2°) La procédure suivie par la Commission

La proposition de directive qui fait l'objet de la proposition de résolution a été formulée par la Commission des Communautés sur la base de l'article 90, alinéa 3 du Traité de Rome. Votre rapporteur croit utile de rappeler les termes de cet article 90 dont l'objet consiste à prévoir un équilibre entre, d'une part, les règles de concurrence prévues au sein de la Communauté et, d'autre part, les "droits exclusifs ou spéciaux" accordés par certains Etats à certaines entreprises oeuvrant dans des secteurs économiques déterminés : entreprises publiques, monopoles publics, entreprises investies d'une mission de service public.

article 90

1. Les États membres, en ce qui concerne les entreprises publiques, et les entreprises auxquelles ils accordent des droits spéciaux ou exclusifs, n'édictent ni ne maintiennent aucune mesure contraire aux règles du présent traité, notamment à celles prévues aux articles 7 et 85 à 94 inclus.

2. Les entreprises chargées de la gestion de services d'intérêt économique général ou présentant le caractère d'un monopole fiscal sont soumises aux règles du présent traité, notamment aux règles de concurrence, dans les limites où l'application de ces règles ne fait pas échec à l'accomplissement en droit ou en fait de la mission particulière qui leur a été impartie.
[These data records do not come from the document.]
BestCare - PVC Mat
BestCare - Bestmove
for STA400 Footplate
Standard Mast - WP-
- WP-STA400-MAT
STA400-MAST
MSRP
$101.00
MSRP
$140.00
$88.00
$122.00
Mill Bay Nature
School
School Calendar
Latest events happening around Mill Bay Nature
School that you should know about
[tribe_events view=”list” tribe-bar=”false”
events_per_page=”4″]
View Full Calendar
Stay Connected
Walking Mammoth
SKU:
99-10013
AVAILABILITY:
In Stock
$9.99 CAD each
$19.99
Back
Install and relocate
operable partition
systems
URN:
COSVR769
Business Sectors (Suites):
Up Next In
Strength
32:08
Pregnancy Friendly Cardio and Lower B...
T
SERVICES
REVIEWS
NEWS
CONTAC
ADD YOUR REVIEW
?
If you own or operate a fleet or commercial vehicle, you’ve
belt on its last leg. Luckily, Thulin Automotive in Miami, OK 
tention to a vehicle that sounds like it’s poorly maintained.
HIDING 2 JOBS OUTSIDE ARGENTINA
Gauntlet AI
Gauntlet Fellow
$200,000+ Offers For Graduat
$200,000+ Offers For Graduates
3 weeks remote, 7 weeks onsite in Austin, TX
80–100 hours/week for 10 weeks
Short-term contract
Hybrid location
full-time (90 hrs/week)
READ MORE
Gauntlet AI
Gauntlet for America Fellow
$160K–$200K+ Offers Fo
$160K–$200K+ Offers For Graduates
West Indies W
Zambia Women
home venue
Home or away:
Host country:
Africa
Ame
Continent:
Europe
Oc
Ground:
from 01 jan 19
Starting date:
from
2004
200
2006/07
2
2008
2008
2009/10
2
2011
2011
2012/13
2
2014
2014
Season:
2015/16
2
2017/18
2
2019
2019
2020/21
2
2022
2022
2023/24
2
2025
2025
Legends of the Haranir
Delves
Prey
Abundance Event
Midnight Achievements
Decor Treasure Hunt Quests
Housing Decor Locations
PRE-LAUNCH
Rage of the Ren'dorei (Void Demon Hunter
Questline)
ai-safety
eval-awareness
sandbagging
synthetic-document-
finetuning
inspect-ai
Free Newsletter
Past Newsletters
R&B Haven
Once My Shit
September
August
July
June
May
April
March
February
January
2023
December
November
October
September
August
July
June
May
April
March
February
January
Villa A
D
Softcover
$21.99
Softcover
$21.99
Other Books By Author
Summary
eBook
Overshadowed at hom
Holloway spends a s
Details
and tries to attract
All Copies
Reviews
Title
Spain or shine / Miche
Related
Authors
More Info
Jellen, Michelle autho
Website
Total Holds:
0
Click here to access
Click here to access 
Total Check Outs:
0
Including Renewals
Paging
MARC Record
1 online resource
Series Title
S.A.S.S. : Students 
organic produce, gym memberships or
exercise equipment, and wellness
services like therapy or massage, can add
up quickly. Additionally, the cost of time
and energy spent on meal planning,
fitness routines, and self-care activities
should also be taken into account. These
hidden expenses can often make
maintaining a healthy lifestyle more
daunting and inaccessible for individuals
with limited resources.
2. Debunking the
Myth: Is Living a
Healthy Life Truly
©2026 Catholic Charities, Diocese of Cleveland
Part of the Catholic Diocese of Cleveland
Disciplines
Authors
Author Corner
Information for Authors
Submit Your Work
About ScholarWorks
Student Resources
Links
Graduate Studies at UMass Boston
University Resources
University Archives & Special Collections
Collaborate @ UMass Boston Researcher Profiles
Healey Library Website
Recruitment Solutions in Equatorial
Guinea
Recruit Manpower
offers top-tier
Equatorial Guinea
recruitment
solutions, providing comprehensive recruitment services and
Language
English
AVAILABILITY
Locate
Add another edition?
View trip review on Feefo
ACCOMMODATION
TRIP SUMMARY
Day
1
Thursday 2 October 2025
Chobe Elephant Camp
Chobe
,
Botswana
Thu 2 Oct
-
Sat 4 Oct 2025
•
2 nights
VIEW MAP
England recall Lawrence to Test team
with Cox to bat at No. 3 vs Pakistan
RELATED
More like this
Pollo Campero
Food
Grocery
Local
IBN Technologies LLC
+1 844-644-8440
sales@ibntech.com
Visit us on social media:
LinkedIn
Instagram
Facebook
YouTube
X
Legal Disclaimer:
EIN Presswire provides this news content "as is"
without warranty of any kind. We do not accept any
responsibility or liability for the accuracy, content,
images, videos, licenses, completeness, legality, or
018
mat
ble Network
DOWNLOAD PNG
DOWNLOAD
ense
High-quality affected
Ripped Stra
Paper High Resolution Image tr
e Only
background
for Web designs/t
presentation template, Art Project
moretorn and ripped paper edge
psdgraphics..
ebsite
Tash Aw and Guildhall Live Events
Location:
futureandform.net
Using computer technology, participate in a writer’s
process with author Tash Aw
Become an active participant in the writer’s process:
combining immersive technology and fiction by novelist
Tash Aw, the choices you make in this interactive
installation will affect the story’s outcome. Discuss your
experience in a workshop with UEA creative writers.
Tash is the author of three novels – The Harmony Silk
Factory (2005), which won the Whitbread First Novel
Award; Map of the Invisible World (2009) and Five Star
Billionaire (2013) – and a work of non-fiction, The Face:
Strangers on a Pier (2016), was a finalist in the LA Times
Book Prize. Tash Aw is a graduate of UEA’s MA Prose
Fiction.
Le développement des échanges ne doit pas être affecté dans une mesure contraire à l'intérêt de la Communauté.

3. La Commission veille à l'application des dispositions du présent article et adresse, en tant que de besoin, les directives ou décisions appropriées aux Etats membres.

Ainsi, comme le précise le dernier alinéa de l'article, un pouvoir de surveillance est reconnu à la commission quant à l'application des dispositions en question, qui lui permet d'adresser, "en tant que de besoin", les directives ou décisions appropriées aux Etats membres.

Ce pouvoir normatif reconnu à la Commission pose deux problèmes principaux :

- D'une part, ni le Conseil, ni le Parlement européen ne sont appelés à intervenir dans le processus d'élaboration de la directive, alors même qu'ils constituent, comme le rappelle opportunément notre collègue Jacques Oudin ( ( * )1) , "les seules instances communautaires pourvues d'une légitimité démocratique".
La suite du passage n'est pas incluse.